Tip: Always include partitions for "unexpected" input types, not just for valid/invalid values within the expected type. For a numeric field, your partitions should include: valid range, below range, above range, empty, non-numeric text, special characters, extremely large numbers, and negative numbers. These "type error" partitions frequently reveal defects because developers often validate the range but forget to handle non-numeric input entirely.
Warning: Equivalence partitioning assumes that all values within a partition are truly equivalent — the system handles them identically. If there is a hidden boundary or special case within a partition, EP alone will miss it. This is why EP is typically combined with Boundary Value Analysis (the next lesson), which tests at the edges where partitions meet. EP gives you the partitions; BVA gives you the critical values within them.

Common Mistakes

Mistake 1 — Creating too few partitions by only considering valid and invalid

❌ Wrong: Two partitions — "valid" and "invalid" — with one test case each.

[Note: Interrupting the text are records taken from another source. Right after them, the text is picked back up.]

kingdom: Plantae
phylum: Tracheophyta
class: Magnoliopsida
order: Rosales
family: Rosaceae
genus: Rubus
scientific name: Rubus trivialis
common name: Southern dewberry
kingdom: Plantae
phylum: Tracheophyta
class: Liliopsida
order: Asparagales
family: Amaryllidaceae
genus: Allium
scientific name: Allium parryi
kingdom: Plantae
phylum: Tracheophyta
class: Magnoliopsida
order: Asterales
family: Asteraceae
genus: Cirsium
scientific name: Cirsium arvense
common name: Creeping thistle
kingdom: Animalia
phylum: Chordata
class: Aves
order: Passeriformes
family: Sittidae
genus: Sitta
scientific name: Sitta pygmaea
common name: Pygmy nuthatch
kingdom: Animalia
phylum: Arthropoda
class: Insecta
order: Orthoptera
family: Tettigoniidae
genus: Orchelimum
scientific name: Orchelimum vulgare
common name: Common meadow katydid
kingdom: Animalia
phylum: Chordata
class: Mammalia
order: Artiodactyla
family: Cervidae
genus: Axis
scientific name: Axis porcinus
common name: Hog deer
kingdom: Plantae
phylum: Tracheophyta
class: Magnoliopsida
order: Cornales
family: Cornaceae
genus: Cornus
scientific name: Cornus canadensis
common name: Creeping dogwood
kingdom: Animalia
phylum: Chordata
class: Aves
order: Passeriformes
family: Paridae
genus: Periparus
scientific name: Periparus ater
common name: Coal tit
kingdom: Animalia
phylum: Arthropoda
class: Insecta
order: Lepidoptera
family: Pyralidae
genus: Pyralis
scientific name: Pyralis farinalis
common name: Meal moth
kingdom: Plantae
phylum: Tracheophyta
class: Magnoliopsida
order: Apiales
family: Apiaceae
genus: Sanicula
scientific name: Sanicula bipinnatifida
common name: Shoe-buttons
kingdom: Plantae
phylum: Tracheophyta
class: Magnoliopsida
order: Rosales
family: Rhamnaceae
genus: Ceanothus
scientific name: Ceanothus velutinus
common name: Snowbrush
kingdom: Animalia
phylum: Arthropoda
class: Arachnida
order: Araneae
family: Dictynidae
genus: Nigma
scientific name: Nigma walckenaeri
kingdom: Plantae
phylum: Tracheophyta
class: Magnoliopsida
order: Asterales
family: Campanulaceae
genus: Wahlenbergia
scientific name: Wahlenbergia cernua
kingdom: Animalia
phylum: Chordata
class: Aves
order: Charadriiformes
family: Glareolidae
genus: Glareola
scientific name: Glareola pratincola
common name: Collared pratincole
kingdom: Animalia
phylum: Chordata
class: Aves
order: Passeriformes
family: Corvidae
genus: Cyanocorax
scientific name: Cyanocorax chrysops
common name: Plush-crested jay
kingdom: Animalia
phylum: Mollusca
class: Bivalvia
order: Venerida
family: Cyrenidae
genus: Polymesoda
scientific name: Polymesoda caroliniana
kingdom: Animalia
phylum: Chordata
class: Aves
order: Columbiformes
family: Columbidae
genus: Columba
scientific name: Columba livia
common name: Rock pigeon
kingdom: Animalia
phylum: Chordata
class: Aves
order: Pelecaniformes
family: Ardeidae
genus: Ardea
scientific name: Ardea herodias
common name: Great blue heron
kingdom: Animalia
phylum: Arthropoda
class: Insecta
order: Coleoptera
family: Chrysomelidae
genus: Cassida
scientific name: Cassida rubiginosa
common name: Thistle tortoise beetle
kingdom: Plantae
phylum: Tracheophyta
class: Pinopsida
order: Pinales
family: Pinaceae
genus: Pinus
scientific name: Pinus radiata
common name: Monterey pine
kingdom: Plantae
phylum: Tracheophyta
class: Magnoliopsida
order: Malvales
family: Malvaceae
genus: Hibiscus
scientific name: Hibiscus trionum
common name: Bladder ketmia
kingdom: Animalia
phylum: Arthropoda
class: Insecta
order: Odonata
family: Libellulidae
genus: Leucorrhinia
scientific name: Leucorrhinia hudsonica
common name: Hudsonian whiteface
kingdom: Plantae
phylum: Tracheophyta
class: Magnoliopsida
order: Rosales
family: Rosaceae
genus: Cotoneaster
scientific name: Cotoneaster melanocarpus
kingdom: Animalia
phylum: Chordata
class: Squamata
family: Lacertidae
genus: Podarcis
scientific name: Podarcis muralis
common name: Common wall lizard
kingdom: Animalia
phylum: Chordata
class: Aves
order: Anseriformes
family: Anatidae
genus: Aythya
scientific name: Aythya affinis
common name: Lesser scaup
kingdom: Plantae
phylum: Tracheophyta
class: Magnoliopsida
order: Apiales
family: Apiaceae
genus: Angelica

✅ Correct: Multiple partitions distinguishing between different types of invalid input (below range, above range, wrong data type, empty, special characters) because each type may trigger different error handling code.

Mistake 2 — Testing multiple values from the same partition

❌ Wrong: For the valid age range 18-65, testing with ages 20, 25, 30, 35, 40, 45 — six tests that all exercise the same code path.

✅ Correct: Testing with one representative value from the valid partition (e.g. 35) and using the saved effort to test values from other partitions (empty input, negative numbers, non-numeric text).

🧠 Test Yourself

A shipping cost calculator charges $5 for orders under $50, free shipping for orders $50-$200, and $10 express-only for orders over $200. How many equivalence partitions exist for the order amount?